Now she knew why the wood called to her, why the symbols rose in her mind like smoke, why strangers sometimes lingered at her gate and asked strange questions. That old woman in the mosslands had not faded. She had merely returned through her.

Asiola smiled softly, running her thumb over the worn edge of a carved rune.

Welcome back," she whispered to the runes.

The runes became her morning ritual, but the forest offered more. Not just symbols etched in wood, but signs carried on the wind and scattered underfoot. As if answering her awakening, the land began to speak in feathers.

Feathers began to gather in her pockets—gifts from the forest, she believed. A crow's black plume, two mottled eagle feathers, tiny sparrow tufts. From them she crafted a dreamcatcher, binding old wire into a circle, weaving thread through its center in a pattern her fingers knew instinctively. She placed a small seashell at the heart, ringed with glass beads in earth tones. It hung by her bed, swaying softly in the breeze. Since then, the bad dreams—of cold rooms and fading women—came less often.

Her house began to shift.

The blank walls, once echoing with emptiness, slowly bloomed with color. In a dusty crate, she found her old childhood canvases—long untouched but still holding potential. She painted over them with scenes that pulsed from her memory and spirit. Waterfalls rushing through mossy cliffs. Red-gold savannas bathed in sunset. Tropical birds mid-flight, wings wide and alive. A spiral of butterflies dancing through light. Each stroke filled the space with something more than beauty—each was a breath, a prayer, a claim of presence.
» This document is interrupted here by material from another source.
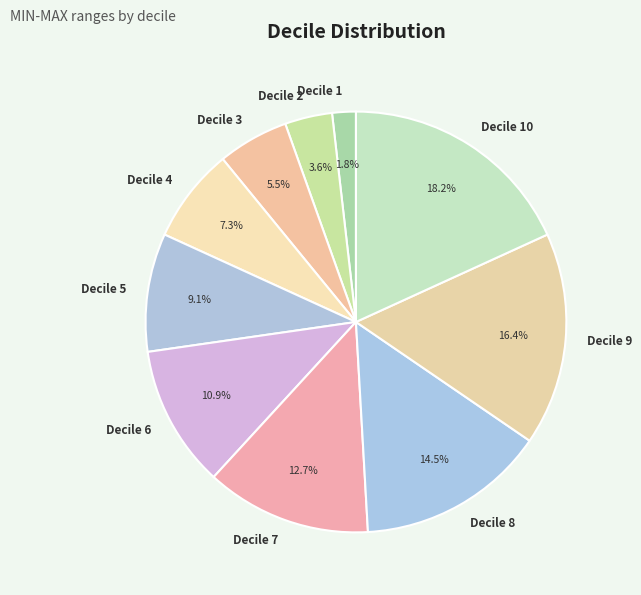

To the nearest percent, what is the combined percentage of Decile 7 and Decile 10?

31%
Her husband muttered now and then. Complained about the clutter, the feathers, the strange symbols. Grumbled when she brought home another bundle of herbs or salvaged wood. But he was too absorbed in his screen-lit world, surrounded by smoke and distant voices, to truly see the home rising around him. A home born not from comfort, but from need. From the stubborn, sacred urge to make something whole.

And so, she painted. She carved. She hung feathers like wards and let colors bloom like flowers on the walls. Bit by bit, she turned the bones of the house into a place that sang—quietly, insistently—with the sound of her soul returning.
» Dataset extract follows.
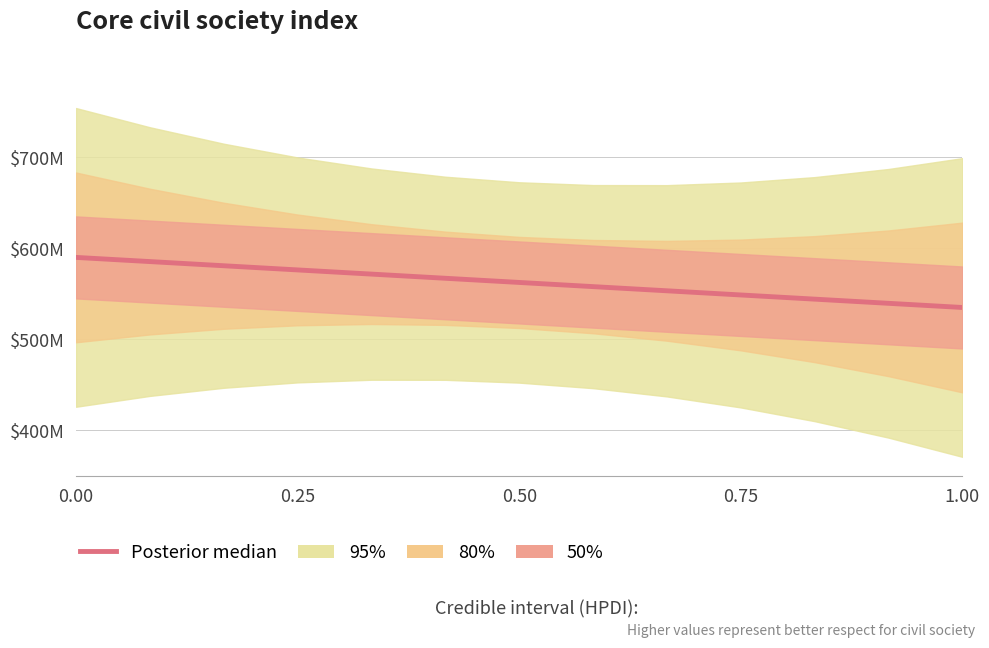

What is the label of the 7th point from the left?

0.50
The runes were not just markings—they were echoes of an ancient language, older than words, carved by those who once listened closely to the world. Each symbol held layers of meaning: protection, birth, endings, movement, truth. Used by the old Norse and Germanic peoples, runes were more than letters; they were spells, carved into stones, weapons, and bones to invoke forces beyond the veil. They were cast to divine fate, drawn to guide warriors, healers, and seekers. And though centuries had passed since they were widely used, their essence never faded. Asiola could feel it—that steady hum, like a distant drumbeat in her blood. As she burned the symbols into wood, it was less an act of creation and more one of remembering. The runes did not come from her; they came through her.